WHAT NEEDS TO BE DONE »
Repeat the whole of the data, keeping every detail the same.

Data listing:
>>>

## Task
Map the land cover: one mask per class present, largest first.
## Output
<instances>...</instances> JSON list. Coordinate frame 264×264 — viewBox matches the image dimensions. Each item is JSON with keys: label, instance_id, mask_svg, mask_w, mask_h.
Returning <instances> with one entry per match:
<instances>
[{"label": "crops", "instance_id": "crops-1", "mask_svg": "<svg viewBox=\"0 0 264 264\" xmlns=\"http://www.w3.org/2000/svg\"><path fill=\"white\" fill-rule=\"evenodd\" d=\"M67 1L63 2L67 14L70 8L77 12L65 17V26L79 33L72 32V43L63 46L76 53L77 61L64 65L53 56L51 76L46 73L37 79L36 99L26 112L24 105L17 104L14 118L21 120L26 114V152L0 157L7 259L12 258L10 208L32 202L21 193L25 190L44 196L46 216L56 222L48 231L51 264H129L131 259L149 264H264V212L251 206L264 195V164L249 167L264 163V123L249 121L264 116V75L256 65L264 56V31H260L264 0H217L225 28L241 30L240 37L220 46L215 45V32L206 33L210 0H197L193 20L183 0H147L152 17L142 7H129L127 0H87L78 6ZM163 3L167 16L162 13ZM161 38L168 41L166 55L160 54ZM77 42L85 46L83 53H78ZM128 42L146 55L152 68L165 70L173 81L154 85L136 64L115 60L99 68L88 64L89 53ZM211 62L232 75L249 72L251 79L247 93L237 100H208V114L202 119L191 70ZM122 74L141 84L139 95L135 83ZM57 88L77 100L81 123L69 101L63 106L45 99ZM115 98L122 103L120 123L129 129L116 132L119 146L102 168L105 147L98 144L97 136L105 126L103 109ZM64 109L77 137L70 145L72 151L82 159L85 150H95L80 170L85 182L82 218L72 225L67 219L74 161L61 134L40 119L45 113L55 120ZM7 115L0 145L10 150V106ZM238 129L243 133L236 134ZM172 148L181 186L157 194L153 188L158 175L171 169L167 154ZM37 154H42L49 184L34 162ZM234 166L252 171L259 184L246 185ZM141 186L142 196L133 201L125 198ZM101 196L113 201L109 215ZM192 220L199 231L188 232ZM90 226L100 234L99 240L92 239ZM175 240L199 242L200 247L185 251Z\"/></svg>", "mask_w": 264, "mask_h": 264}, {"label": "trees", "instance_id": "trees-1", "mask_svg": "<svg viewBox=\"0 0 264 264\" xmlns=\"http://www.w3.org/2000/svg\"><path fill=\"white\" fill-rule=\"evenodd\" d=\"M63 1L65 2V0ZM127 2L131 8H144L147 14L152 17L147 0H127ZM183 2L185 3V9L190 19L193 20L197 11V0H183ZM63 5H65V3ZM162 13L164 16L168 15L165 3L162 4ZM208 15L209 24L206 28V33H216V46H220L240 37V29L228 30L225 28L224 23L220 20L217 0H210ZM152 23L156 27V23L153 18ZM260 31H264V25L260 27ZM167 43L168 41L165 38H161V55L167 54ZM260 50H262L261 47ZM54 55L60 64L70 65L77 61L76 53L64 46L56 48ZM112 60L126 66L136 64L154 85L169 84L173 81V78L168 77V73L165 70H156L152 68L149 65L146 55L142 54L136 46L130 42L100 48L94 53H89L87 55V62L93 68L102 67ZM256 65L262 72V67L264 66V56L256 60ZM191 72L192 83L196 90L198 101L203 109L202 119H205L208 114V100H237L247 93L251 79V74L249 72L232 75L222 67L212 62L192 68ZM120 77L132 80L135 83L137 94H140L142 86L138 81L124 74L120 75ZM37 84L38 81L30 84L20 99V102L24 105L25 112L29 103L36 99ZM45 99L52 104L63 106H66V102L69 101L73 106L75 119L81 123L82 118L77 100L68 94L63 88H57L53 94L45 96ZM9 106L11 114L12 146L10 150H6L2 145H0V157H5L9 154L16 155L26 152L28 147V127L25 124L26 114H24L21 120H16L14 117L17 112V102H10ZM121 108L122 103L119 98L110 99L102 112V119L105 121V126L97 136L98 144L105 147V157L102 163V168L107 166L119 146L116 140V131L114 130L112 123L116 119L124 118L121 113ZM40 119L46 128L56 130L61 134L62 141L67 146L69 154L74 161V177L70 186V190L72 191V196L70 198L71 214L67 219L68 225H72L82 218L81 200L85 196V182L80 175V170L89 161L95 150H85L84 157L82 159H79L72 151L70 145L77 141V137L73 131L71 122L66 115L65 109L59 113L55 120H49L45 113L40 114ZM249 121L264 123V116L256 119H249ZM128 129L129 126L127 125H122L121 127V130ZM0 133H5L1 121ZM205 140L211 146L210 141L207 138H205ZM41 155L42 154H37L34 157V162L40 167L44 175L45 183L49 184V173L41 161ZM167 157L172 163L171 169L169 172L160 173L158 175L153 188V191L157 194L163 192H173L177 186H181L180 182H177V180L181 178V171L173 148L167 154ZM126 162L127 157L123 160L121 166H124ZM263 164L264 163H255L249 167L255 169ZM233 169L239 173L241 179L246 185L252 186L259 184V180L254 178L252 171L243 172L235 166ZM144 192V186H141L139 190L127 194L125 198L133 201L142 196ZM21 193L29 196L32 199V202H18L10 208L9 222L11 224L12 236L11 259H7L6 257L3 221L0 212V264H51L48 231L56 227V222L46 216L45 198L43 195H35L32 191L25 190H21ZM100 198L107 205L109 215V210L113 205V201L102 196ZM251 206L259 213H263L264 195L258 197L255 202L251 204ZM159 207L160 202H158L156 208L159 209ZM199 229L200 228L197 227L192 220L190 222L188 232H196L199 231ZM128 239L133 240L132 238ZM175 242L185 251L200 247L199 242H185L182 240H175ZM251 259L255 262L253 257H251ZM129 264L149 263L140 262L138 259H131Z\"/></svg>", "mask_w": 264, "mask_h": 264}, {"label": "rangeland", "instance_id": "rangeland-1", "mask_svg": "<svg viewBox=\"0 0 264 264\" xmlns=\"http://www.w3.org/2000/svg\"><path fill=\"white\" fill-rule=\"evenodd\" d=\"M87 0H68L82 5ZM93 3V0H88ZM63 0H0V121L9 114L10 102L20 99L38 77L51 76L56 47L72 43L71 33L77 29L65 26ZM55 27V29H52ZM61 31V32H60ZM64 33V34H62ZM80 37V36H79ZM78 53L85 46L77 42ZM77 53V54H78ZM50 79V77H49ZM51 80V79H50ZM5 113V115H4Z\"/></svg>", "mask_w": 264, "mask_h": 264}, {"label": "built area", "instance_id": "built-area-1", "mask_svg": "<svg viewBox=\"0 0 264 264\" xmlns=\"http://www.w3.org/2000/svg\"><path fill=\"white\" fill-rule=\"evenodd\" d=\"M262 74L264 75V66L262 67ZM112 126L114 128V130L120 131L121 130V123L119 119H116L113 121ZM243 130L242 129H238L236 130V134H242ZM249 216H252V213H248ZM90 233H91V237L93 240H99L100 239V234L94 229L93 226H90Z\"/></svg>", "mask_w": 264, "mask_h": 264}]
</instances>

<<<

SOLUTION BELOW »
## Task
Map the land cover: one mask per class present, largest first.
## Output
<instances>...</instances> JSON list. Coordinate frame 264×264 — viewBox matches the image dimensions. Each item is JSON with keys: label, instance_id, mask_svg, mask_w, mask_h.
Returning <instances> with one entry per match:
<instances>
[{"label": "crops", "instance_id": "crops-1", "mask_svg": "<svg viewBox=\"0 0 264 264\" xmlns=\"http://www.w3.org/2000/svg\"><path fill=\"white\" fill-rule=\"evenodd\" d=\"M67 1L63 2L67 14L70 8L77 12L65 17V26L79 33L72 32V43L63 46L76 53L77 61L64 65L53 56L51 76L46 73L37 79L36 99L26 112L24 105L17 104L14 118L21 120L26 114V152L0 157L7 259L12 258L10 208L32 202L21 193L25 190L44 196L46 216L56 222L48 231L51 264H129L131 259L149 264H264V212L251 206L264 195V164L249 167L264 163V123L249 121L264 116V75L256 65L264 56V31H260L264 0H217L225 28L241 30L240 37L220 46L215 45V32L206 33L210 0H197L193 20L183 0H147L152 17L142 7H129L127 0H87L78 6ZM163 3L167 16L162 13ZM161 38L168 41L166 55L160 54ZM77 42L85 46L83 53H78ZM128 42L146 55L152 68L165 70L173 81L154 85L136 64L115 60L99 68L88 64L89 53ZM211 62L232 75L249 72L251 79L247 93L237 100H208V114L202 119L191 70ZM122 74L141 84L139 95L135 83ZM57 88L77 100L81 123L69 101L63 106L45 99ZM115 98L122 103L120 123L129 129L116 132L119 146L102 168L105 147L98 144L97 136L105 126L103 109ZM64 109L77 137L70 145L72 151L82 159L85 150H95L80 170L85 182L82 218L72 225L67 219L74 161L61 134L40 119L45 113L55 120ZM7 115L0 145L10 150V106ZM238 129L243 133L236 134ZM172 148L181 186L157 194L153 188L158 175L171 169L167 154ZM37 154H42L49 184L34 162ZM234 166L252 171L259 184L246 185ZM141 186L142 196L133 201L125 198ZM101 196L113 201L109 215ZM192 220L199 231L188 232ZM90 226L100 234L99 240L92 239ZM175 240L199 242L200 247L185 251Z\"/></svg>", "mask_w": 264, "mask_h": 264}, {"label": "trees", "instance_id": "trees-1", "mask_svg": "<svg viewBox=\"0 0 264 264\" xmlns=\"http://www.w3.org/2000/svg\"><path fill=\"white\" fill-rule=\"evenodd\" d=\"M63 1L65 2V0ZM127 2L131 8H144L147 14L152 17L147 0H127ZM183 2L185 3V9L190 19L193 20L197 11V0H183ZM63 5H65V3ZM162 13L164 16L168 15L165 3L162 4ZM208 15L209 24L206 28V33H216V46H220L240 37V29L228 30L225 28L224 23L220 20L217 0H210ZM152 23L156 27V23L153 18ZM260 31H264V25L260 27ZM167 43L168 41L165 38H161V55L167 54ZM260 50H262L261 47ZM54 55L60 64L70 65L77 61L76 53L64 46L56 48ZM112 60L126 66L136 64L154 85L169 84L173 81V78L168 77V73L165 70H156L152 68L149 65L146 55L142 54L136 46L130 42L100 48L94 53H89L87 55V62L93 68L102 67ZM256 65L262 72V67L264 66V56L256 60ZM191 72L192 83L196 90L198 101L203 109L202 119H205L208 114V100H237L247 93L251 79V74L249 72L232 75L222 67L212 62L192 68ZM120 77L132 80L135 83L137 94H140L142 86L138 81L124 74L120 75ZM37 84L38 81L30 84L20 99V102L24 105L25 112L29 103L36 99ZM45 99L52 104L63 106H66V102L69 101L73 106L75 119L81 123L82 118L77 100L68 94L63 88H57L53 94L45 96ZM9 106L11 114L12 146L10 150H6L2 145H0V157H5L9 154L16 155L26 152L28 147V127L25 124L26 114H24L21 120H16L14 117L17 112V102H10ZM121 108L122 103L119 98L110 99L102 112V119L105 121V126L97 136L98 144L105 147V157L102 163V168L107 166L119 146L116 140V131L114 130L112 123L116 119L124 118L121 113ZM40 119L46 128L56 130L61 134L62 141L67 146L69 154L74 161V177L70 186V190L72 191V196L70 198L71 214L67 219L68 225H72L82 218L81 200L85 196V182L80 175V170L89 161L95 150H85L84 157L82 159H79L72 151L70 145L77 141V137L73 131L71 122L66 115L65 109L59 113L55 120H49L45 113L40 114ZM249 121L264 123V116L256 119H249ZM128 129L129 126L127 125H122L121 127V130ZM0 133H5L1 121ZM205 140L211 146L210 141L207 138H205ZM41 155L42 154H37L34 157V162L40 167L44 175L45 183L49 184V173L41 161ZM167 157L172 163L171 169L169 172L160 173L158 175L153 188V191L157 194L163 192H173L177 186H181L180 182H177V180L181 178V171L173 148L167 154ZM126 162L127 157L123 160L121 166H124ZM263 164L264 163H255L249 167L255 169ZM233 169L239 173L241 179L246 185L252 186L259 184V180L254 178L252 171L243 172L235 166ZM144 192V186H141L139 190L127 194L125 198L133 201L142 196ZM21 193L29 196L32 199V202H18L10 208L9 222L11 224L12 236L11 259H7L6 257L3 221L0 212V264H51L48 231L56 227V222L46 216L45 198L43 195H35L32 191L25 190H21ZM100 198L107 205L109 215V210L113 205V201L102 196ZM251 206L259 213H263L264 195L258 197L255 202L251 204ZM159 207L160 202H158L156 208L159 209ZM199 229L200 228L197 227L192 220L190 222L188 232H196L199 231ZM128 239L133 240L132 238ZM175 242L185 251L200 247L199 242H185L182 240H175ZM251 259L255 262L253 257H251ZM129 264L149 263L140 262L138 259H131Z\"/></svg>", "mask_w": 264, "mask_h": 264}, {"label": "rangeland", "instance_id": "rangeland-1", "mask_svg": "<svg viewBox=\"0 0 264 264\" xmlns=\"http://www.w3.org/2000/svg\"><path fill=\"white\" fill-rule=\"evenodd\" d=\"M87 0H68L82 5ZM93 3V0H88ZM63 0H0V121L9 114L10 102L20 99L38 77L51 76L56 47L72 43L71 33L77 29L65 26ZM55 27V29H52ZM61 31V32H60ZM64 33V34H62ZM80 37V36H79ZM78 53L85 46L77 42ZM77 53V54H78ZM50 79V77H49ZM51 80V79H50ZM5 113V115H4Z\"/></svg>", "mask_w": 264, "mask_h": 264}, {"label": "built area", "instance_id": "built-area-1", "mask_svg": "<svg viewBox=\"0 0 264 264\" xmlns=\"http://www.w3.org/2000/svg\"><path fill=\"white\" fill-rule=\"evenodd\" d=\"M262 74L264 75V66L262 67ZM112 126L114 128V130L120 131L121 130V123L119 119H116L113 121ZM243 130L242 129H238L236 130V134H242ZM249 216H252V213H248ZM90 233H91V237L93 240H99L100 239V234L94 229L93 226H90Z\"/></svg>", "mask_w": 264, "mask_h": 264}]
</instances>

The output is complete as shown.